_Data for processing_
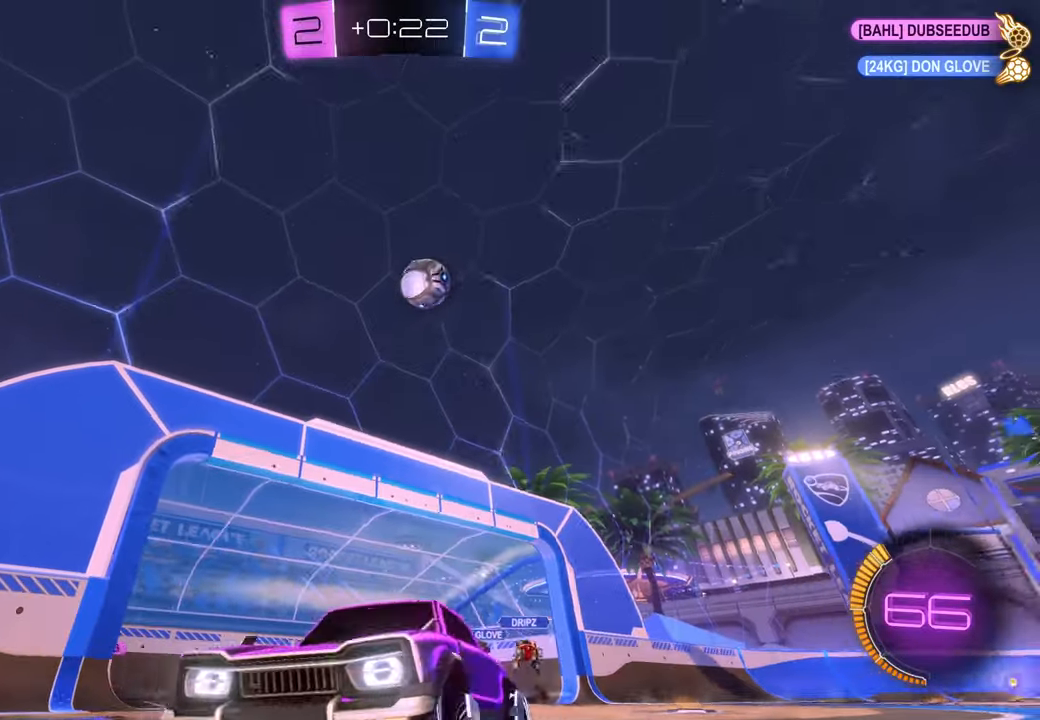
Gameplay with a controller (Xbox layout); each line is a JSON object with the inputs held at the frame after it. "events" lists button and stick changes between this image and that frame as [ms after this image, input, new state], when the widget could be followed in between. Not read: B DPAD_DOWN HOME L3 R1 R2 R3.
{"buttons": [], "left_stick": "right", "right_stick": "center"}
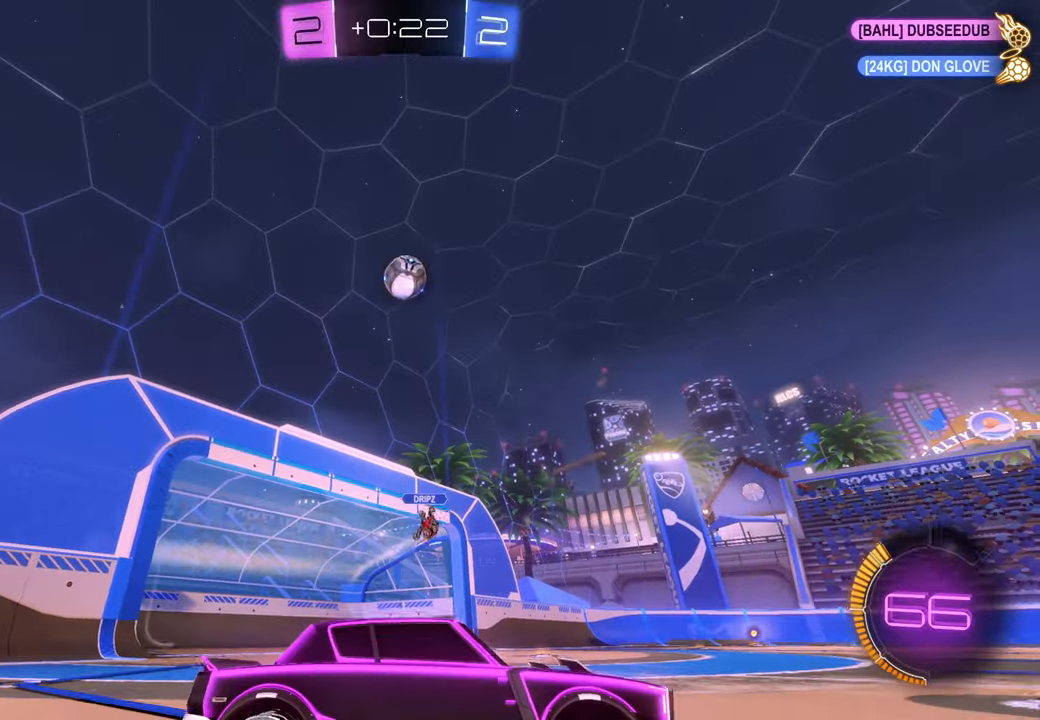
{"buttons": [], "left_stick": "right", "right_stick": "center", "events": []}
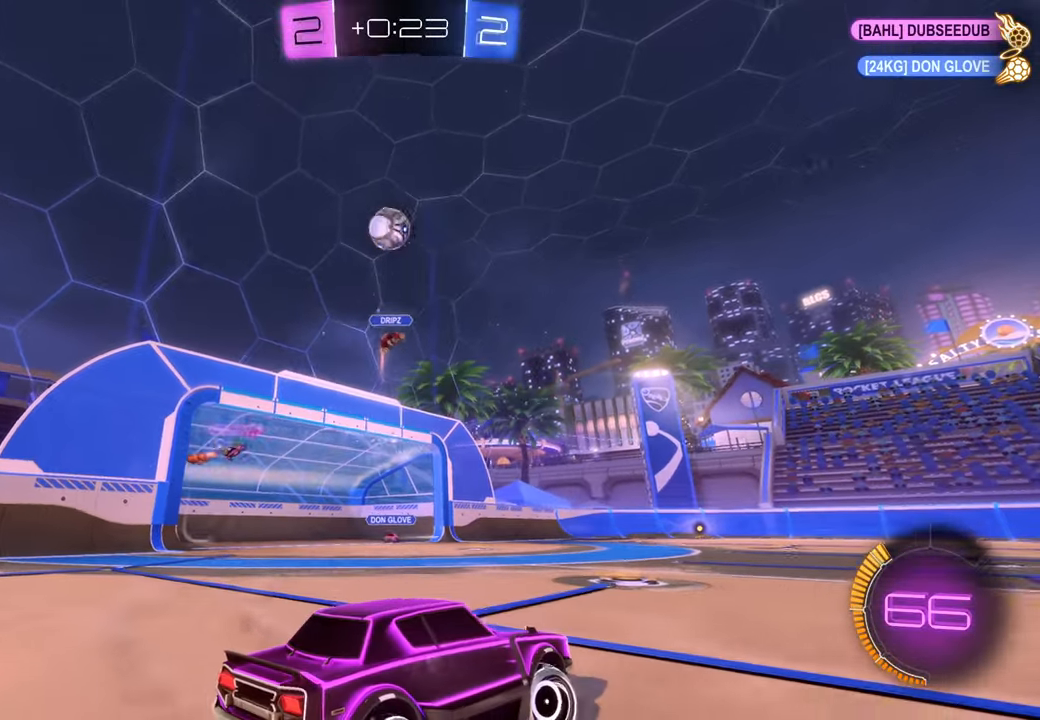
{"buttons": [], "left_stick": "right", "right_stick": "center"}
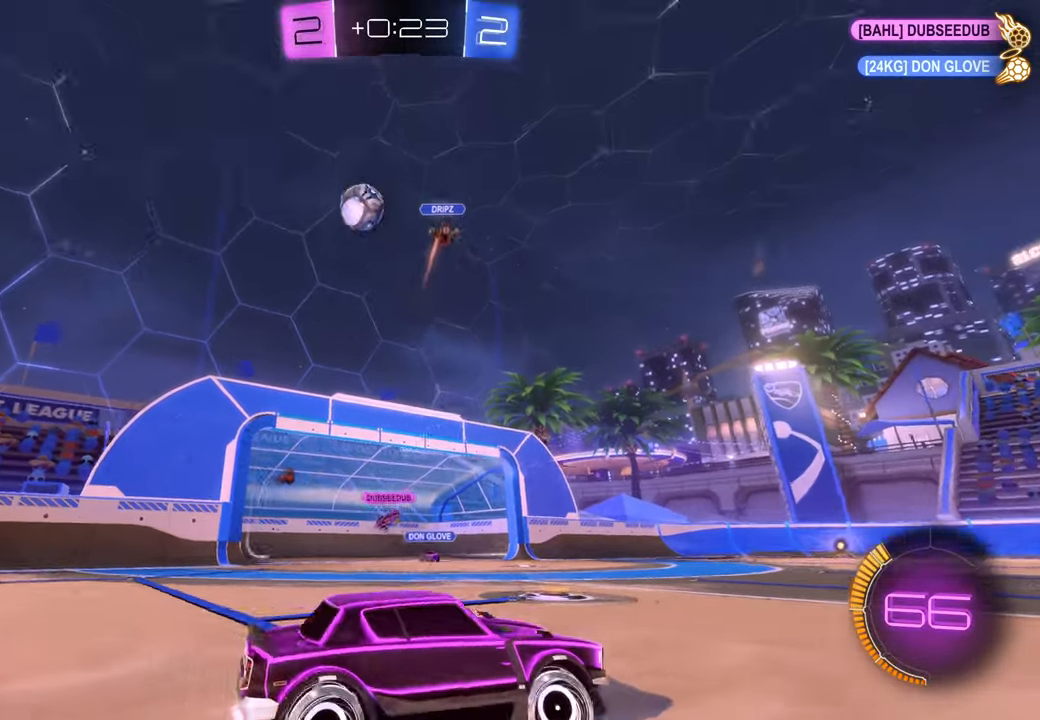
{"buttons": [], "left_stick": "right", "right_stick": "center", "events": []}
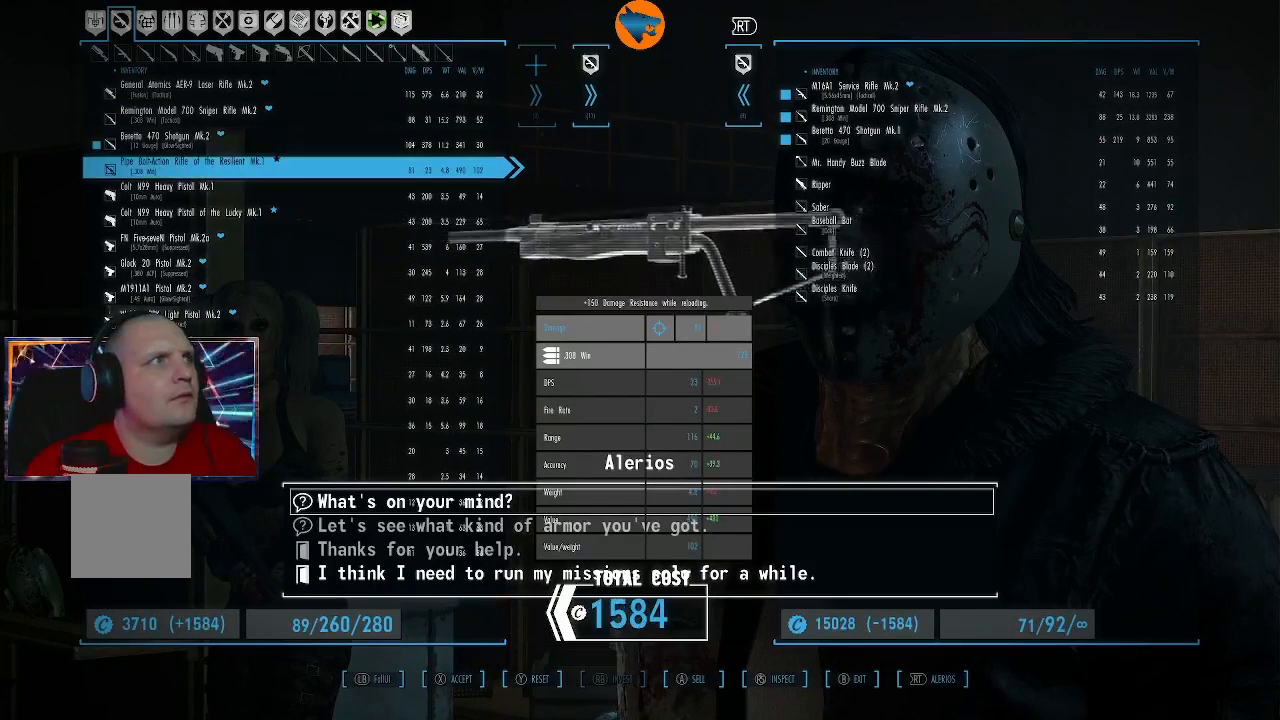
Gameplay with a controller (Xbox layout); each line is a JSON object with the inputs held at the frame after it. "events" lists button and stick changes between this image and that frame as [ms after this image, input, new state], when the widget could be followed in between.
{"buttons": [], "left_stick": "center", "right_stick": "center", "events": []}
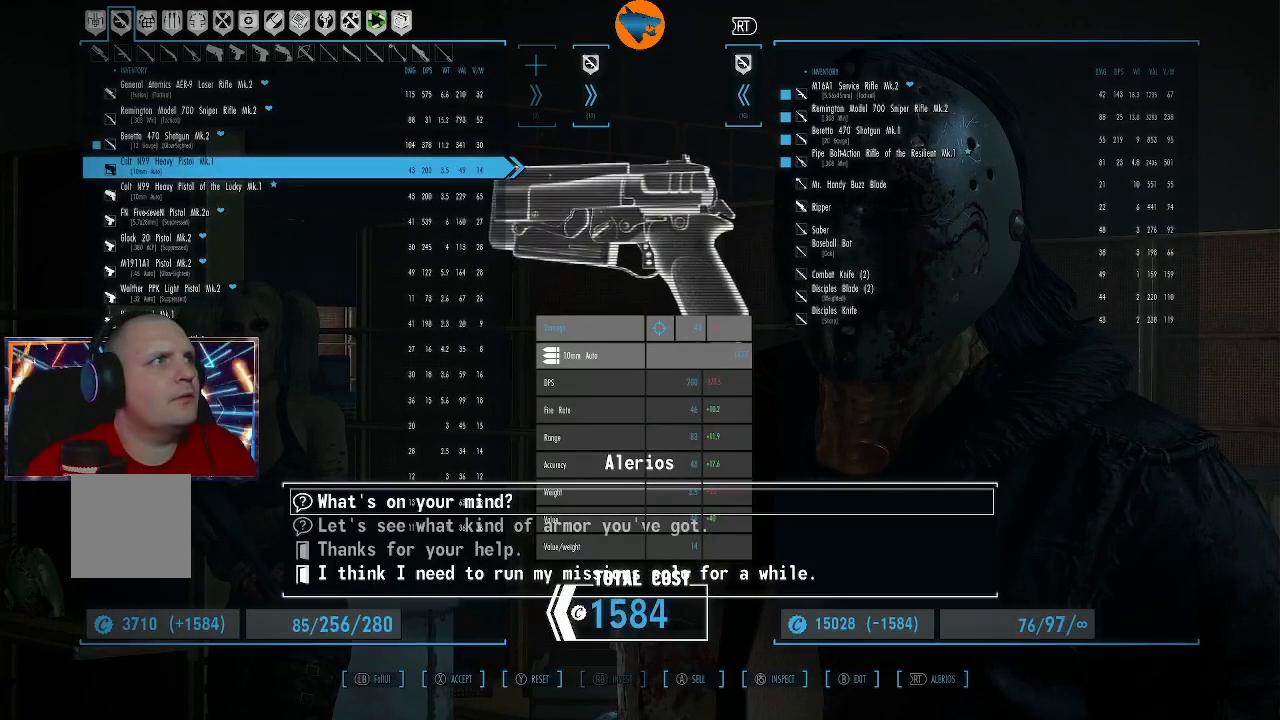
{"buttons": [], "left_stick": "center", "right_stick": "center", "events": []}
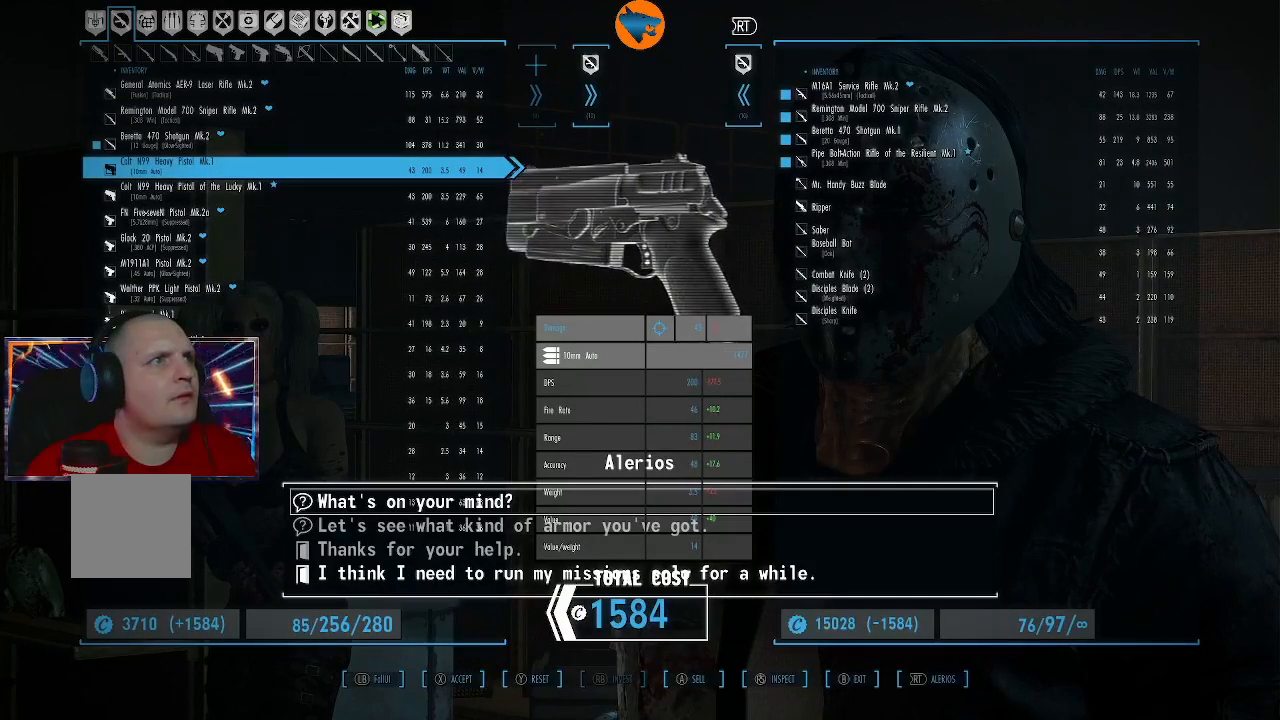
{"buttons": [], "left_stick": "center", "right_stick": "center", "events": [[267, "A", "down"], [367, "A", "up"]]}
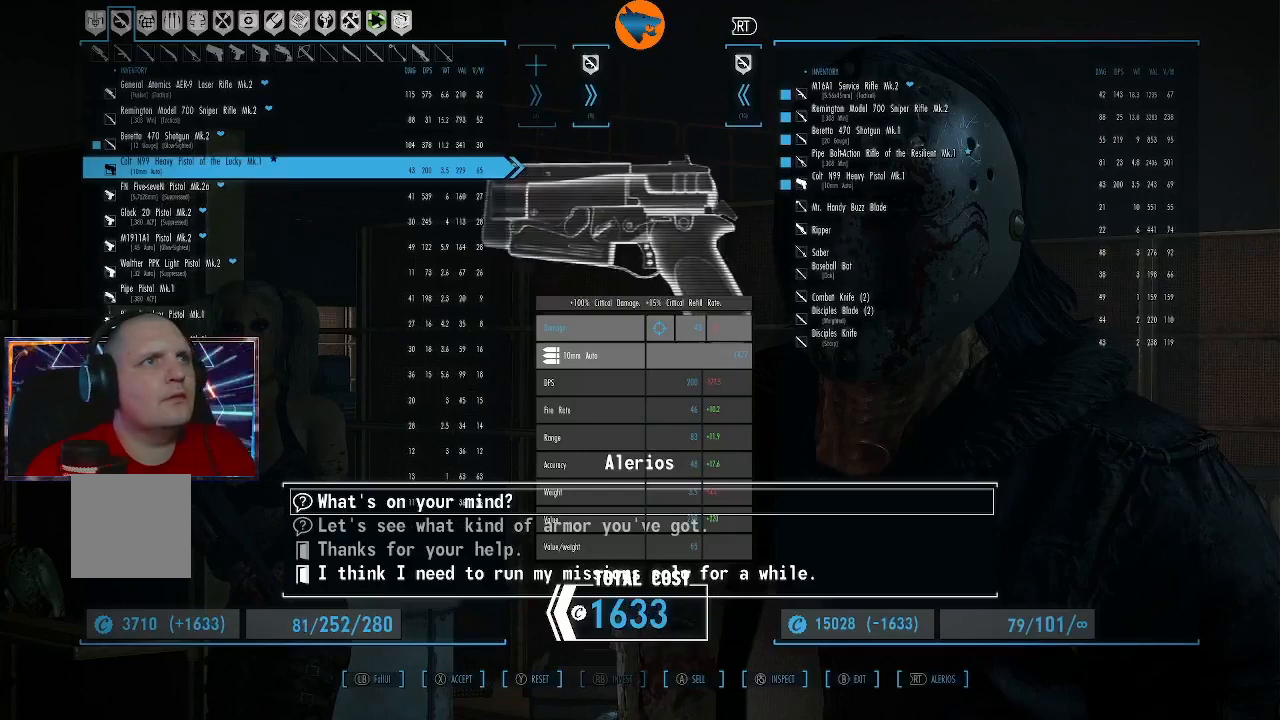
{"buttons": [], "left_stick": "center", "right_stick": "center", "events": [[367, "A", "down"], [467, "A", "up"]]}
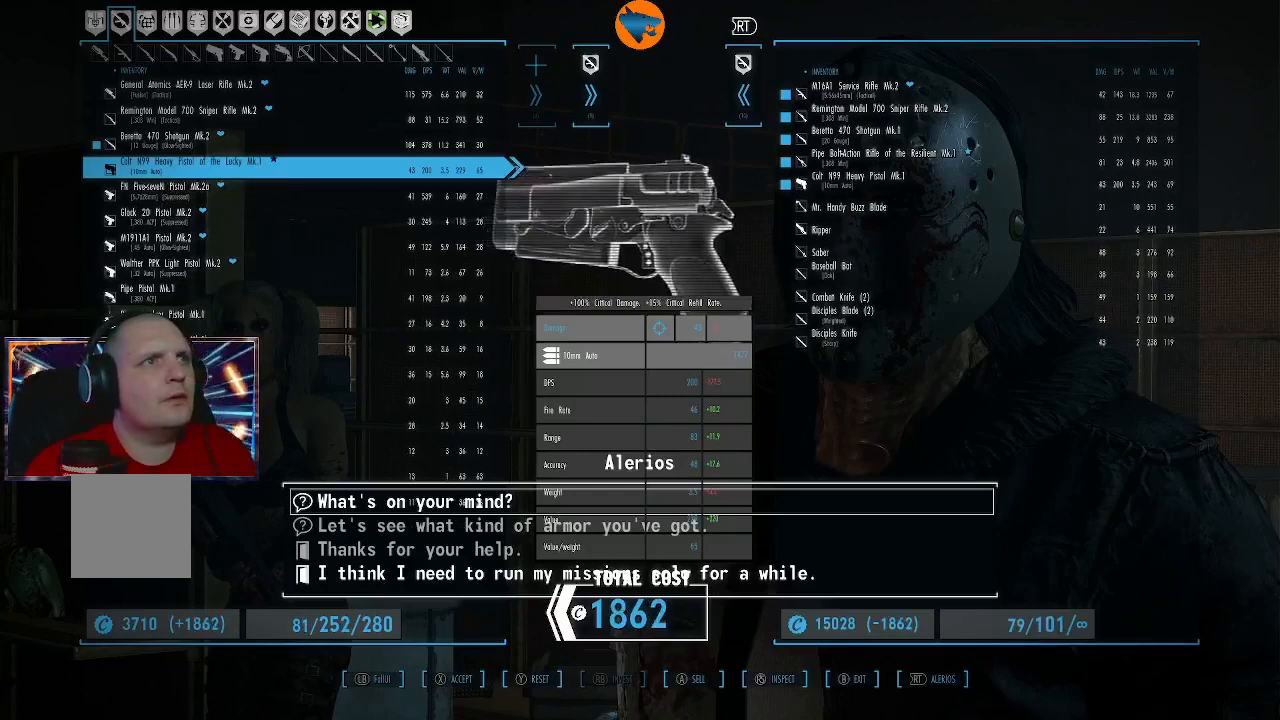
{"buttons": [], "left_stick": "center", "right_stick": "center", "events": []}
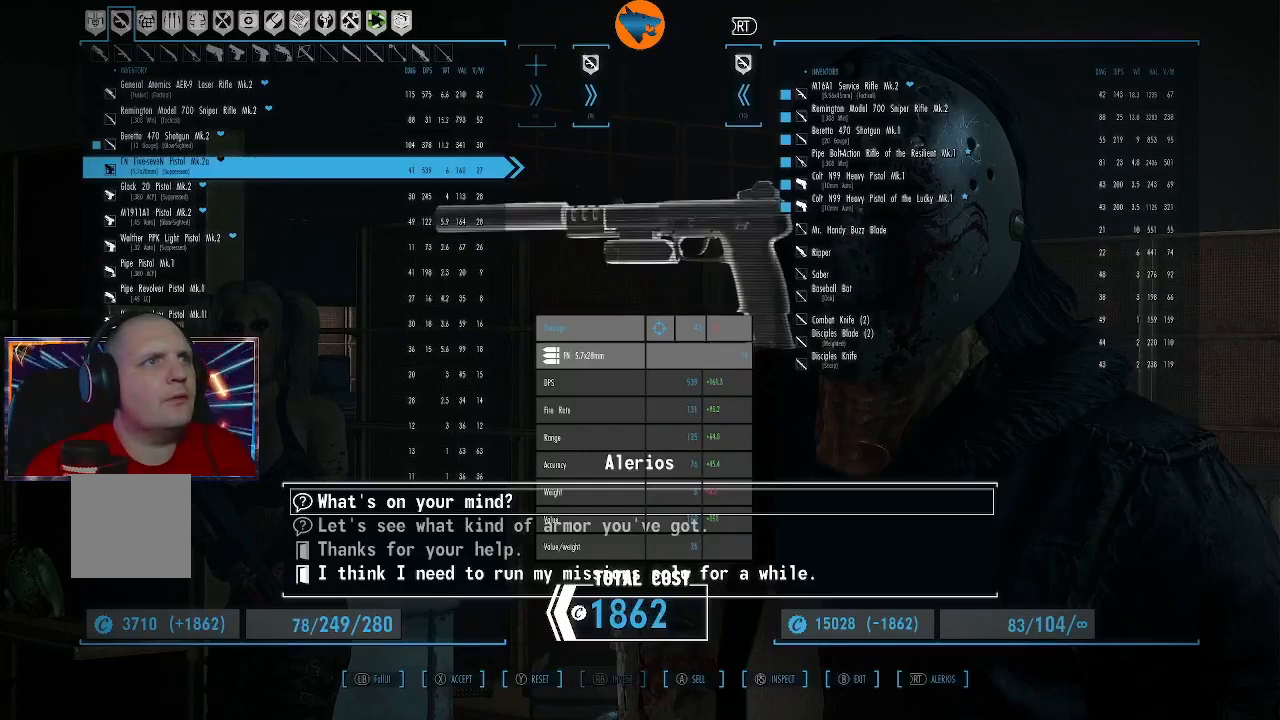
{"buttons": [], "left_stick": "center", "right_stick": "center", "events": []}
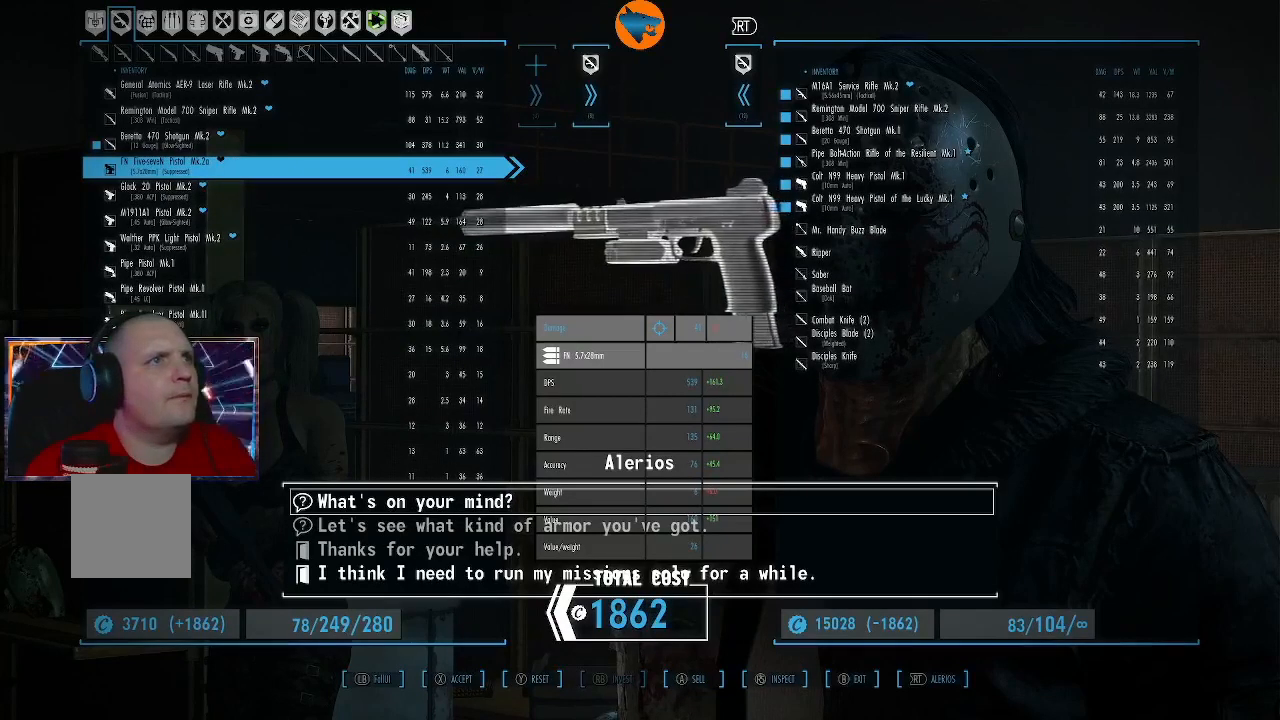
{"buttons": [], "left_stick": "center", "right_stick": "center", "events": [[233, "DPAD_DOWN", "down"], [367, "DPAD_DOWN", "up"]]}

_What to do_
What you return should match the material line for line, with the images removed.

_Result of the task_
Gameplay with a controller (Xbox layout); each line is a JSON object with the inputs held at the frame after it. "events" lists button and stick changes between this image and that frame as [ms after this image, input, new state], when the widget could be followed in between. Not read: B DPAD_DOWN HOME L3 R1 R2 R3.
{"buttons": [], "left_stick": "right", "right_stick": "center"}
{"buttons": [], "left_stick": "right", "right_stick": "center", "events": []}
{"buttons": [], "left_stick": "right", "right_stick": "center"}
{"buttons": [], "left_stick": "right", "right_stick": "center", "events": []}
Gameplay with a controller (Xbox layout); each line is a JSON object with the inputs held at the frame after it. "events" lists button and stick changes between this image and that frame as [ms after this image, input, new state], when the widget could be followed in between.
{"buttons": [], "left_stick": "center", "right_stick": "center", "events": []}
{"buttons": [], "left_stick": "center", "right_stick": "center", "events": []}
{"buttons": [], "left_stick": "center", "right_stick": "center", "events": [[267, "A", "down"], [367, "A", "up"]]}
{"buttons": [], "left_stick": "center", "right_stick": "center", "events": [[367, "A", "down"], [467, "A", "up"]]}
{"buttons": [], "left_stick": "center", "right_stick": "center", "events": []}
{"buttons": [], "left_stick": "center", "right_stick": "center", "events": []}
{"buttons": [], "left_stick": "center", "right_stick": "center", "events": [[233, "DPAD_DOWN", "down"], [367, "DPAD_DOWN", "up"]]}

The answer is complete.